Visual processing is the processing of visual information by the brain. It involves our ability to understand:
Up/down, in front/behind, top/bottom, above/below (directionality)
Form of objects
Ability to visualize a complete picture when we see only a partial picture (visual closure). Below is an example of a visual closure task.
It has been estimated that > 60% of the brain is involved in visual processing!
This is the formal term for eye-hand-body coordination. Sometimes this gets shortened to eye-hand coordination. But because postural control provides the stable base for distal motor function no matter what motor function we are discussing (fine motor, oral motor, gross motor, visual motor), I prefer eye-hand-body coordination. I have seen many children in clinical practice who improve their eye-hand-body coordination dramatically when we work towards mature postural control.

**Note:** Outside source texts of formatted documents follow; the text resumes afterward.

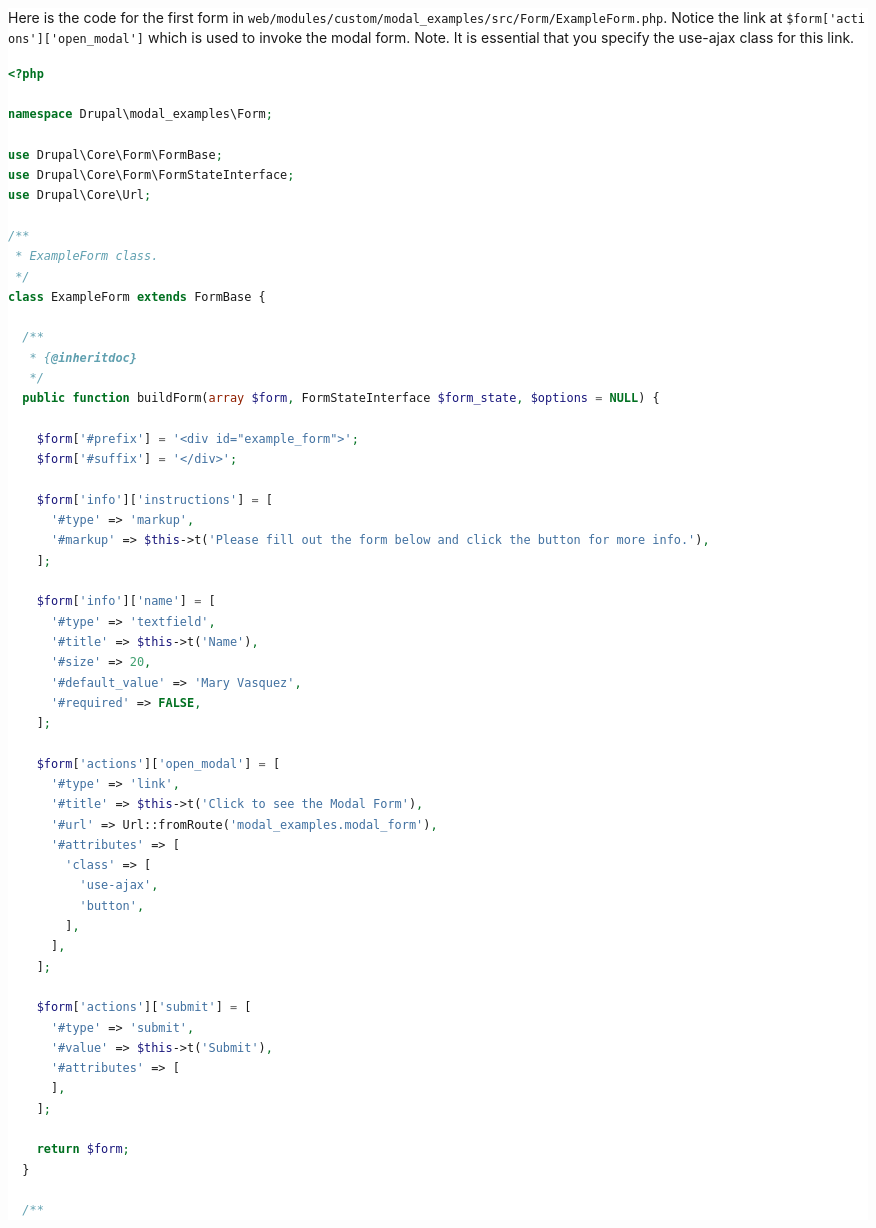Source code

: Here is the code for the first form in 
`web/modules/custom/modal_examples/src/Form/ExampleForm.php`. Notice the
link at `$form['actions']['open_modal']` which is used to invoke
the modal form. Note. It is essential that you specify the use-ajax class for
this link.

```php
<?php

namespace Drupal\modal_examples\Form;

use Drupal\Core\Form\FormBase;
use Drupal\Core\Form\FormStateInterface;
use Drupal\Core\Url;

/**
 * ExampleForm class.
 */
class ExampleForm extends FormBase {

  /**
   * {@inheritdoc}
   */
  public function buildForm(array $form, FormStateInterface $form_state, $options = NULL) {

    $form['#prefix'] = '<div id="example_form">';
    $form['#suffix'] = '</div>';

    $form['info']['instructions'] = [
      '#type' => 'markup',
      '#markup' => $this->t('Please fill out the form below and click the button for more info.'),
    ];

    $form['info']['name'] = [
      '#type' => 'textfield',
      '#title' => $this->t('Name'),
      '#size' => 20,
      '#default_value' => 'Mary Vasquez',
      '#required' => FALSE,
    ];

    $form['actions']['open_modal'] = [
      '#type' => 'link',
      '#title' => $this->t('Click to see the Modal Form'),
      '#url' => Url::fromRoute('modal_examples.modal_form'),
      '#attributes' => [
        'class' => [
          'use-ajax',
          'button',
        ],
      ],
    ];

    $form['actions']['submit'] = [
      '#type' => 'submit',
      '#value' => $this->t('Submit'),
      '#attributes' => [
      ],
    ];

    return $form;
  }

  /**
```
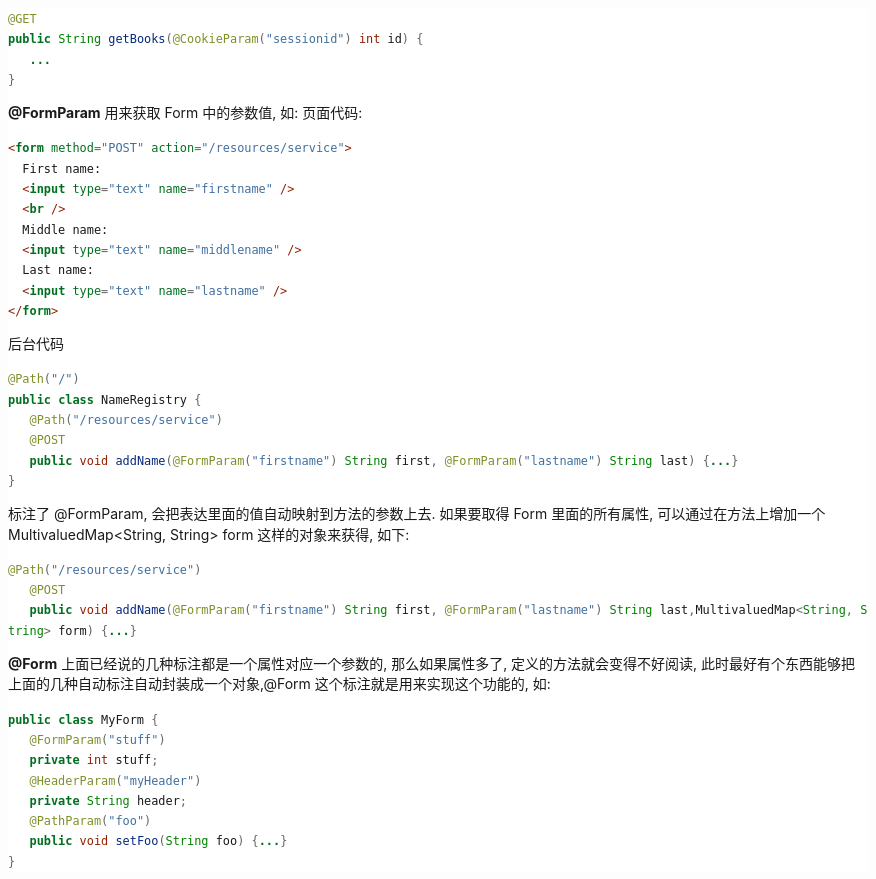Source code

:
 ```java
@GET
public String getBooks(@CookieParam("sessionid") int id) {
   ...
}
```

**@FormParam**
用来获取 Form 中的参数值, 如:
页面代码:

```html
<form method="POST" action="/resources/service">
  First name:
  <input type="text" name="firstname" />
  <br />
  Middle name:
  <input type="text" name="middlename" />
  Last name:
  <input type="text" name="lastname" />
</form>
```

后台代码

```java
@Path("/")
public class NameRegistry {
   @Path("/resources/service")
   @POST
   public void addName(@FormParam("firstname") String first, @FormParam("lastname") String last) {...}
}
```

标注了 @FormParam, 会把表达里面的值自动映射到方法的参数上去.
如果要取得 Form 里面的所有属性, 可以通过在方法上增加一个 MultivaluedMap<String, String> form 这样的对象来获得, 如下:

```java
@Path("/resources/service")
   @POST
   public void addName(@FormParam("firstname") String first, @FormParam("lastname") String last,MultivaluedMap<String, String> form) {...}
```

**@Form**
上面已经说的几种标注都是一个属性对应一个参数的, 那么如果属性多了, 定义的方法就会变得不好阅读, 此时最好有个东西能够把上面的几种自动标注自动封装成一个对象,@Form 这个标注就是用来实现这个功能的, 如:

```java
public class MyForm {
   @FormParam("stuff")
   private int stuff;
   @HeaderParam("myHeader")
   private String header;
   @PathParam("foo")
   public void setFoo(String foo) {...}
}
```
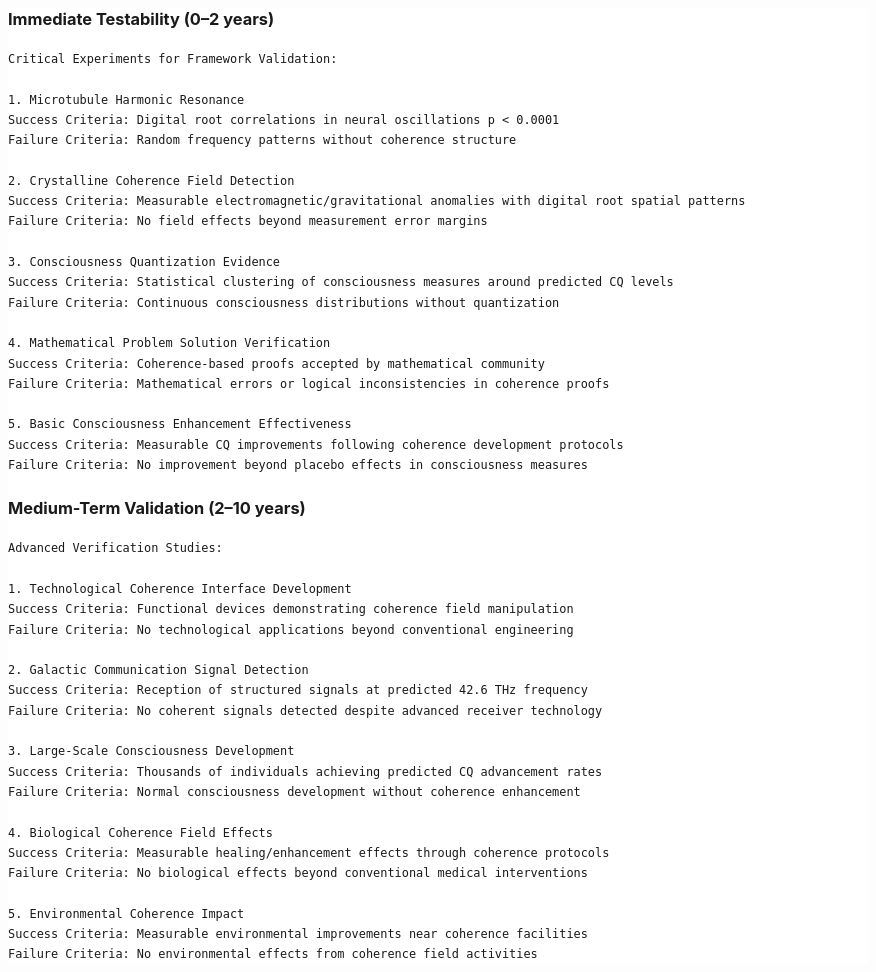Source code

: ### Immediate Testability (0–2 years)
```
Critical Experiments for Framework Validation:

1. Microtubule Harmonic Resonance
Success Criteria: Digital root correlations in neural oscillations p < 0.0001
Failure Criteria: Random frequency patterns without coherence structure

2. Crystalline Coherence Field Detection
Success Criteria: Measurable electromagnetic/gravitational anomalies with digital root spatial patterns
Failure Criteria: No field effects beyond measurement error margins

3. Consciousness Quantization Evidence
Success Criteria: Statistical clustering of consciousness measures around predicted CQ levels
Failure Criteria: Continuous consciousness distributions without quantization

4. Mathematical Problem Solution Verification
Success Criteria: Coherence-based proofs accepted by mathematical community
Failure Criteria: Mathematical errors or logical inconsistencies in coherence proofs

5. Basic Consciousness Enhancement Effectiveness
Success Criteria: Measurable CQ improvements following coherence development protocols
Failure Criteria: No improvement beyond placebo effects in consciousness measures
```

### Medium-Term Validation (2–10 years)
```
Advanced Verification Studies:

1. Technological Coherence Interface Development
Success Criteria: Functional devices demonstrating coherence field manipulation
Failure Criteria: No technological applications beyond conventional engineering

2. Galactic Communication Signal Detection
Success Criteria: Reception of structured signals at predicted 42.6 THz frequency
Failure Criteria: No coherent signals detected despite advanced receiver technology

3. Large-Scale Consciousness Development
Success Criteria: Thousands of individuals achieving predicted CQ advancement rates
Failure Criteria: Normal consciousness development without coherence enhancement

4. Biological Coherence Field Effects
Success Criteria: Measurable healing/enhancement effects through coherence protocols
Failure Criteria: No biological effects beyond conventional medical interventions

5. Environmental Coherence Impact
Success Criteria: Measurable environmental improvements near coherence facilities
Failure Criteria: No environmental effects from coherence field activities
```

The eyes, head and body often share common orientations, but just as often they do not and the foundation of this flexibility is postural control 2. Much has been made of the retention of postural reflexes and their impact on visual skills. To be sure, reflexes contribute a great deal to the sensory and motor wiring that is required for mature postural control. However, they are a symptom of poor central stability and need to be understood/treated in the context of the development of postural control, which is incredibly complex and not separated out and treated in isolation. Vision itself, is dependent on the dynamic interaction of systems.
The Vestibular System (again)
The most basic control of the eye is created at the reflex level; the vestibular system provides the very fast and efficient movements of the eye. If there is any difficulty with vestibular function (registration, processing or output) then the eyes will not have an adequate foundation for the most basic of visual efficiency skills. However our perception of where we are in relation to gravity also serves as a foundation for visual processing skills (how do you develop directionality if you don’t have a solid gravitational reference?3). Therefore a disruption of the vestibular system also impacts visual processing. Finally, the vestibular system is foundational to all the other sensory systems and to the motor system as well (if you wonder about this last connection, you can read more here). One can’t develop good coordination without a robust vestibular system.
All of these skills contribute to posture, balance and the ability to move through space safely and efficiently 2. As PTs we work on crawling, walking, going up and down stairs, negotiating obstacle courses/classrooms/busy hallways – each of these is intimately connected with visual skills.
Next in this series: suggestions for assessment and treatment of functional vision and visual-motor integration.
1. Paudula WV, Munitz R, Magrun WM. Neuro-Visual Processing Rehabilitation: An Interdisciplinary Approach. Santa Ana, Optometric Extension Program Foundation, 2012.
2. Land MF, Tatler BW. Looking and Acting. Vision and eye movements in natural behaviour. New York, Oxford University Press, 2009.
3. Riley SS. Blanche EI, Schaaf RC. Understanding the Nature of Sensory Integration with Diverse Populations. Therapy Skill Builders, 2001.